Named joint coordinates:
______

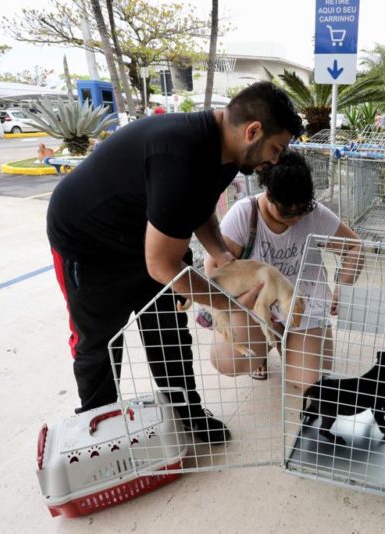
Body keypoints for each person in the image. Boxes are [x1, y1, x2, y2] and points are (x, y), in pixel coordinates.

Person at [47, 82, 303, 444]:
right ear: (253, 131)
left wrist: (223, 257)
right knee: (99, 341)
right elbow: (162, 266)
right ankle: (98, 424)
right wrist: (225, 302)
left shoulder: (229, 155)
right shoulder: (180, 154)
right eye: (276, 148)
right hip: (88, 243)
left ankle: (187, 411)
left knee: (168, 330)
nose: (276, 160)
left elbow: (198, 210)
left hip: (151, 236)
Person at [203, 150, 362, 392]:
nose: (295, 218)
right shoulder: (245, 214)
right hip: (255, 307)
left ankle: (287, 343)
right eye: (287, 212)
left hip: (302, 304)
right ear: (268, 195)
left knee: (309, 383)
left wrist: (343, 287)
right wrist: (241, 303)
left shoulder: (315, 214)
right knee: (228, 361)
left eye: (302, 210)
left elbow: (354, 247)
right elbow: (214, 269)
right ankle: (262, 351)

______

TASK ITEM: Return all the entries word for word, but omit any pictures they contain.

YOUR SOLUTION:
Body keypoints for each person in the image. Boxes are [x1, y1, x2, y2] and points are (x, y), in pixel coordinates.

Person at [47, 82, 303, 444]:
right ear: (253, 131)
left wrist: (223, 257)
right knee: (99, 341)
right elbow: (162, 266)
right ankle: (98, 424)
right wrist: (225, 302)
left shoulder: (229, 155)
right shoulder: (180, 154)
right eye: (276, 148)
right hip: (88, 243)
left ankle: (187, 411)
left knee: (168, 330)
nose: (276, 160)
left elbow: (198, 210)
left hip: (151, 236)
Person at [203, 150, 362, 392]:
nose: (295, 218)
right shoulder: (245, 214)
right hip: (255, 307)
left ankle: (287, 343)
right eye: (287, 212)
left hip: (302, 304)
right ear: (268, 195)
left knee: (309, 383)
left wrist: (343, 287)
right wrist: (241, 303)
left shoulder: (315, 214)
right knee: (228, 361)
left eye: (302, 210)
left elbow: (354, 247)
right elbow: (214, 269)
right ankle: (262, 351)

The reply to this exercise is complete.